As we progress along the road of this pandemic-driven recession, CIOs and IT departments need to keep a clear-eyed view of the future and the tasks that we are held to manage. Because even as we deal with all the challenges of remote work, distributed decisions, and uncertain economic environments, we are also held to the challenges of supporting future business needs and supporting the next generation of technology, which continues to be created and launched. 

This means that we need to follow the path of COVID IT

If you’ve followed the stages and actions we recommended in our webinar series or at our Technology Expense Management Expo, you’ve passed through the stage of pure survival, securing remote work, and auditing your environment. Now, we are at Stage 4, which is to gather best practices, celebrate successes, and train employees on the New Normal.
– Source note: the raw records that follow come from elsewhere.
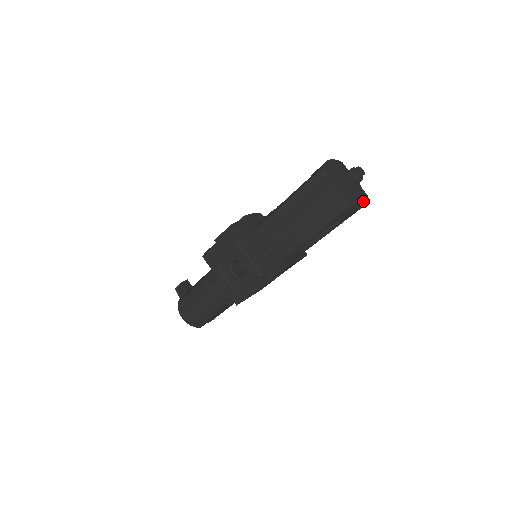
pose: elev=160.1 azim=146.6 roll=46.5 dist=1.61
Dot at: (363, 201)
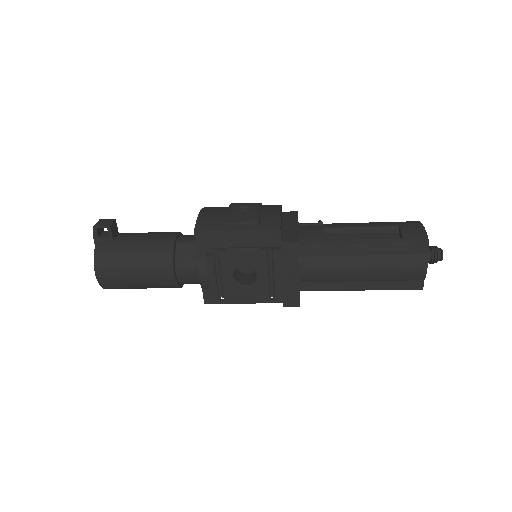
Dot at: occluded
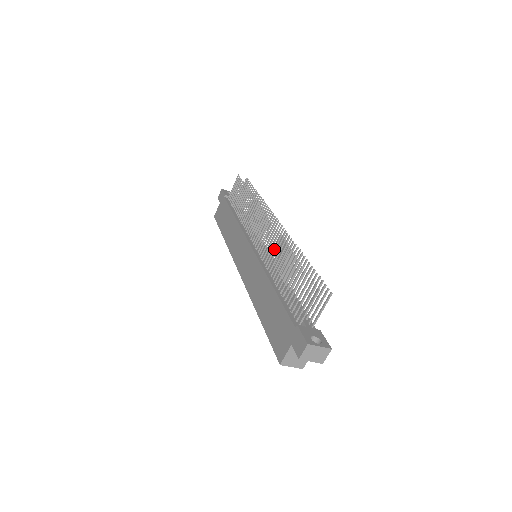
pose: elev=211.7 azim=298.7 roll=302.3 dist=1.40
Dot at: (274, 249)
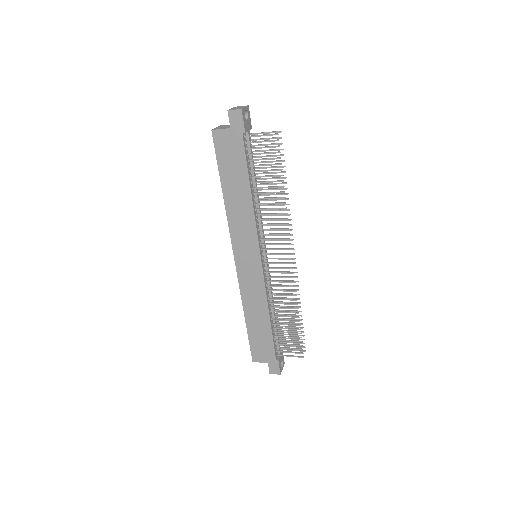
Dot at: (283, 291)
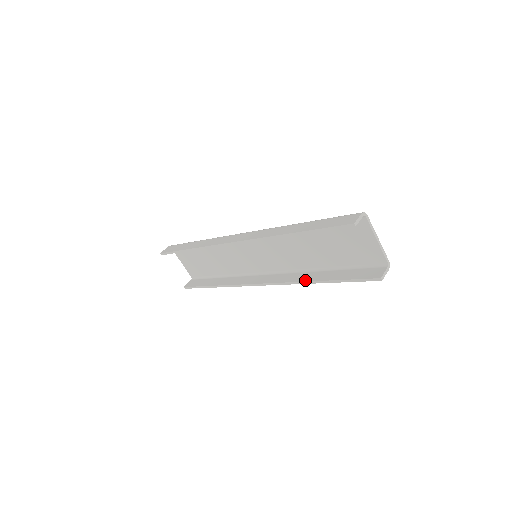
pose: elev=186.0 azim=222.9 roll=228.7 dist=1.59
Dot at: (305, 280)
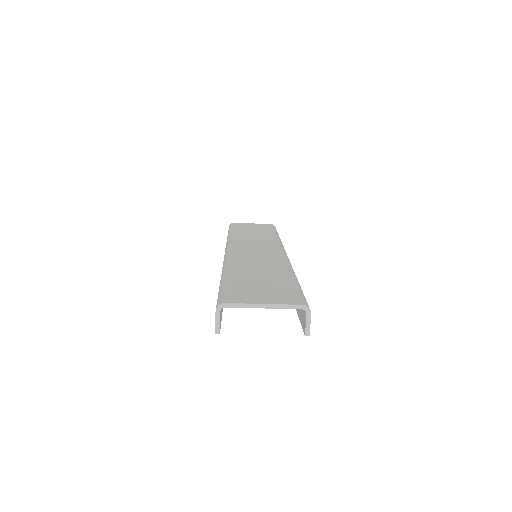
Dot at: occluded
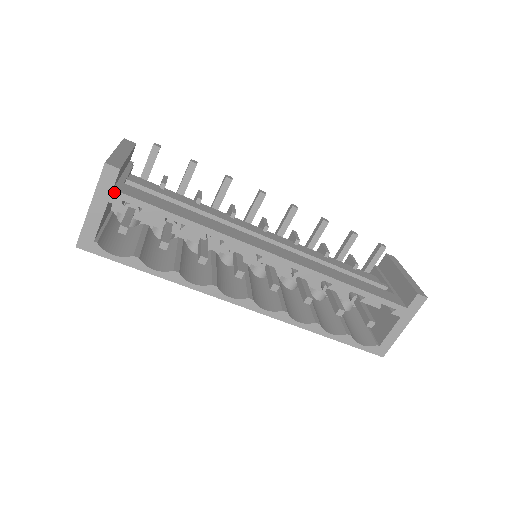
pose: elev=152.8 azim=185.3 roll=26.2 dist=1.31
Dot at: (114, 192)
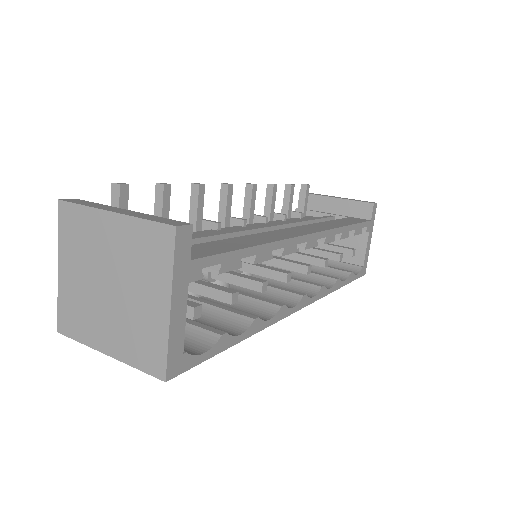
Dot at: (192, 263)
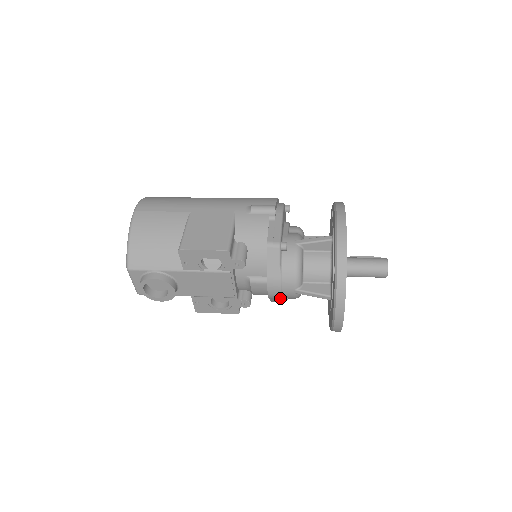
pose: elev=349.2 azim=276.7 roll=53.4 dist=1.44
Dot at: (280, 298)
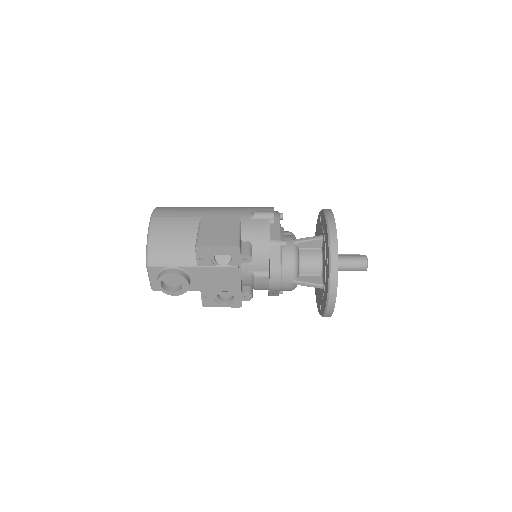
Dot at: (279, 290)
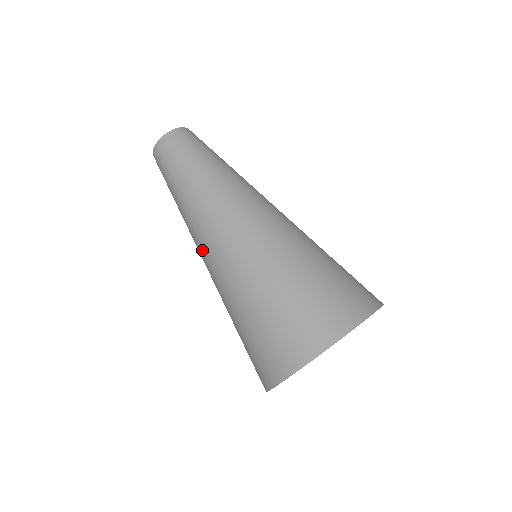
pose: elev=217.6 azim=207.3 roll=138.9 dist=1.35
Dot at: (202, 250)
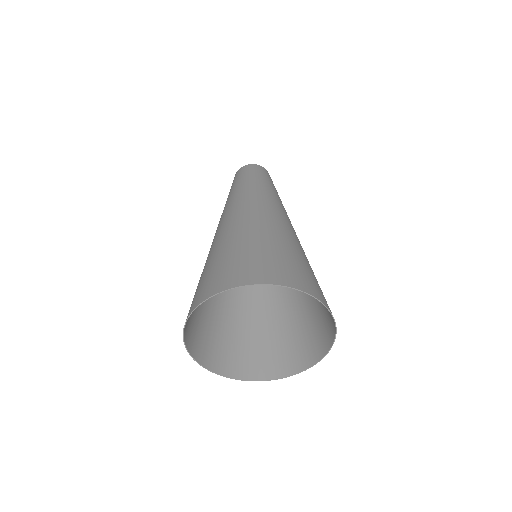
Dot at: (242, 207)
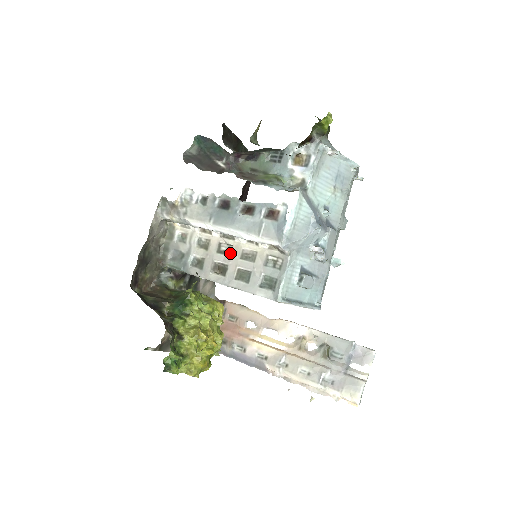
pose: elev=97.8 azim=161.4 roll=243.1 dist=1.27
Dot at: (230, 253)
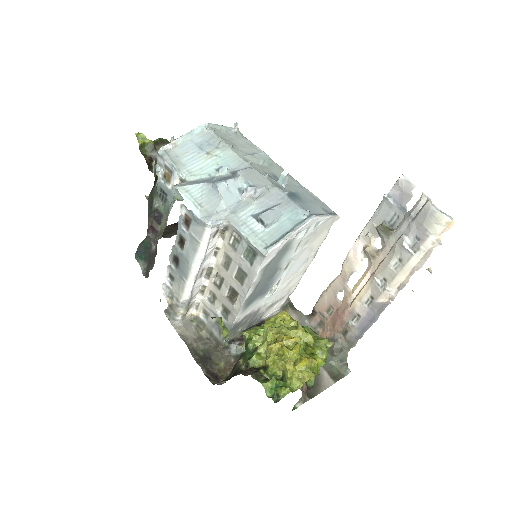
Dot at: (222, 278)
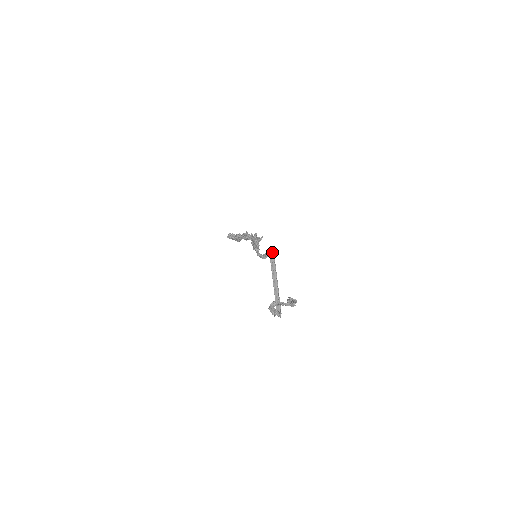
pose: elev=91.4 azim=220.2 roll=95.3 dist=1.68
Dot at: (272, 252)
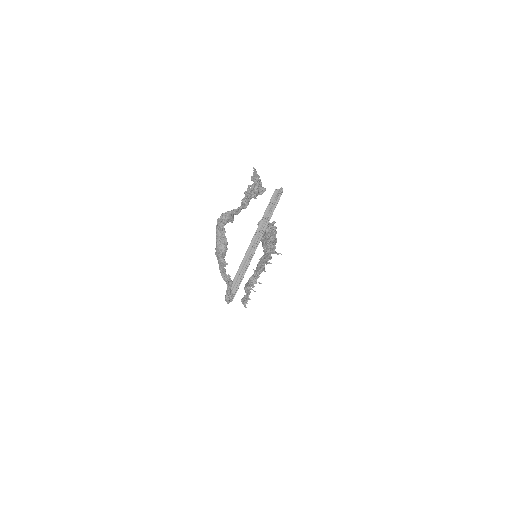
Dot at: (278, 196)
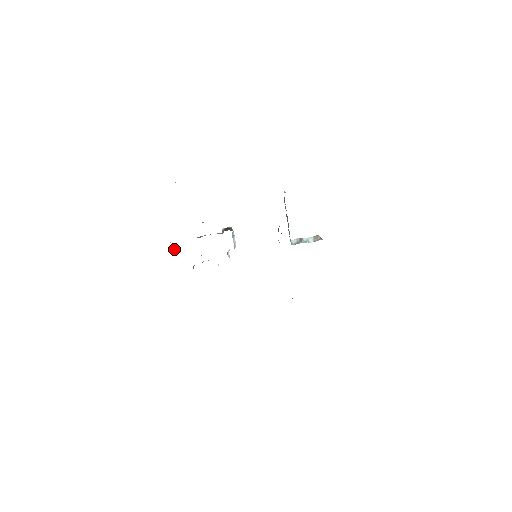
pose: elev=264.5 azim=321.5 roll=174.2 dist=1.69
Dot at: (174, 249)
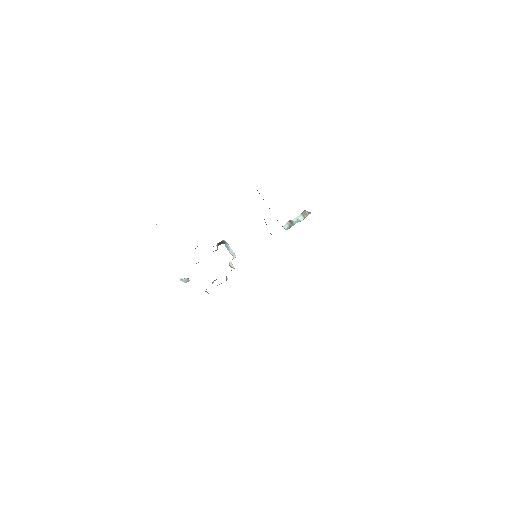
Dot at: (184, 282)
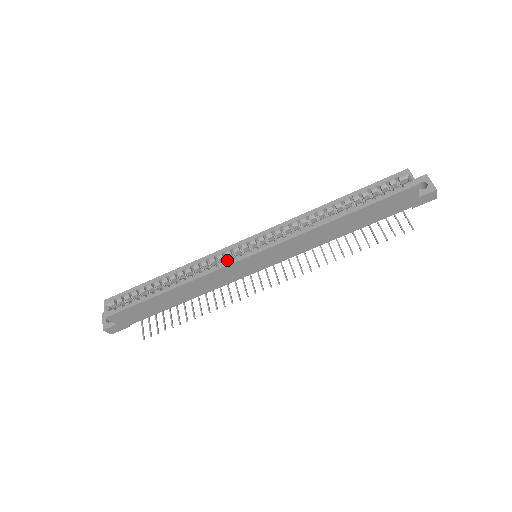
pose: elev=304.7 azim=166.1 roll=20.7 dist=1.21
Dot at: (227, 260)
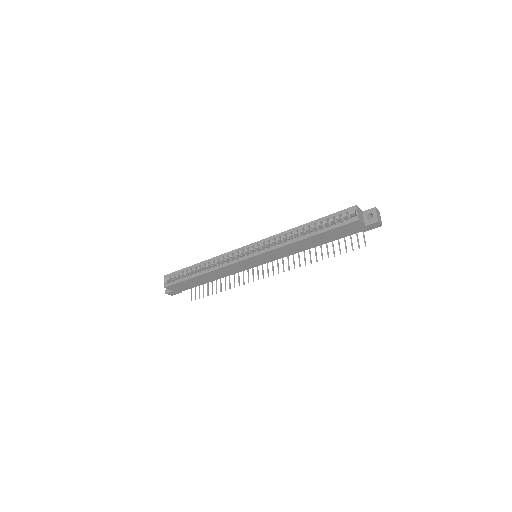
Dot at: (234, 259)
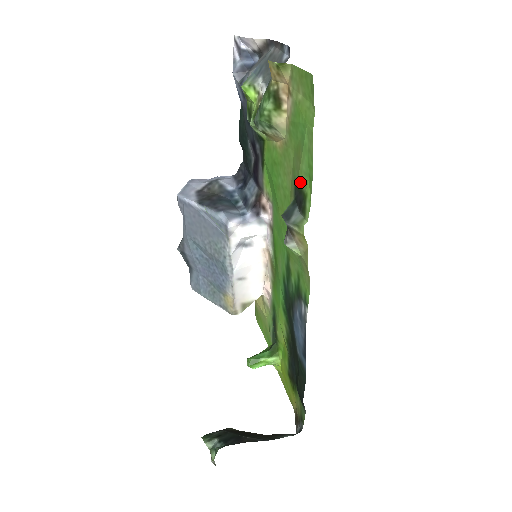
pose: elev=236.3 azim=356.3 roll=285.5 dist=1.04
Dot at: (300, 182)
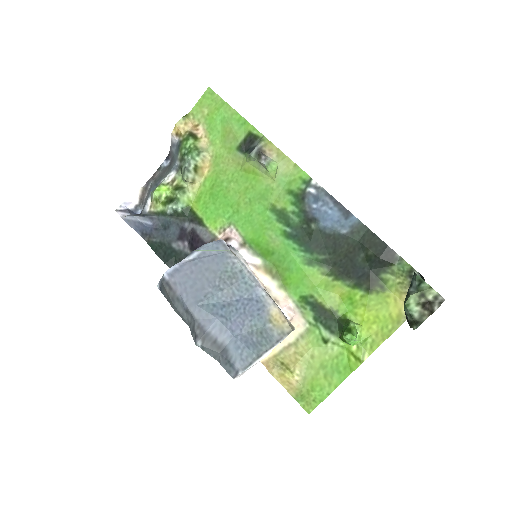
Dot at: (240, 138)
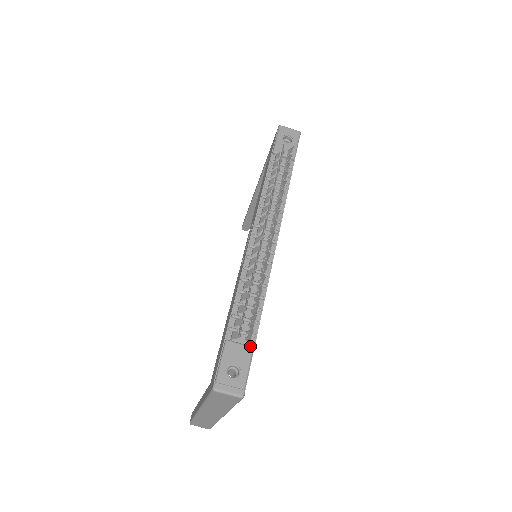
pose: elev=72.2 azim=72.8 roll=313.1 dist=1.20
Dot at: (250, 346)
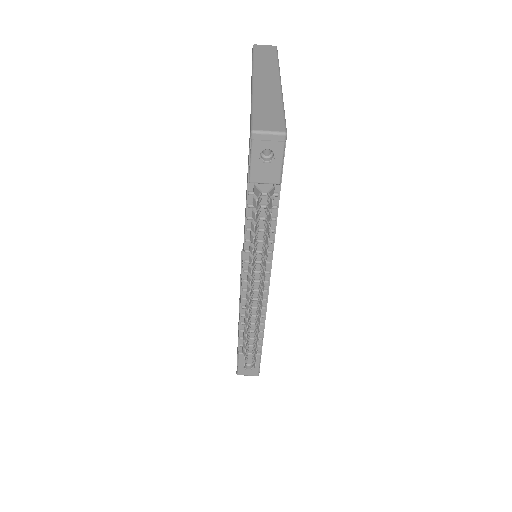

A key aspect of Stage 4 and Stage 5 is the use of data and analytics to support better decision making, improved forecasting, more nuanced automation, and more accurate models and workflows to make sense of complex business phenomena as your organization continues to move from BI (Business Intelligence) to AI (Artificial Intelligence).

To prepare business data for future needs, Amalgam Insights recommends the following steps:

First, improve data collection. This means treating all data in your business as something that will be reused to provide value and cleaning up all existing data through data prep, data quality, and data transformation tasks. It also means putting data into the right format: the age of the relational database as the only tool for analytics is disappearing as non-relational and NoSQL databases have come to the forefront and graph databases like Neo4j and Amazon Neptune finally start their ascendent rise as relationship analytics and semantic search start to eclipse standard Boolean AND, OR, NOT and SQL-based logic.

This isn’t to say that SQL is going anywhere. I still recommend that anybody using data start with a strong foundational knowledge of SQL, as this is probably the only skill I learned 20 years ago that I still use on a regular basis. Skilled relational data querying will always have an important role in the business world. But for business analytics and data managers trying to figure out what is next, consider how to expand your data sources, data quality, and data formats to fit what your company will ask for next.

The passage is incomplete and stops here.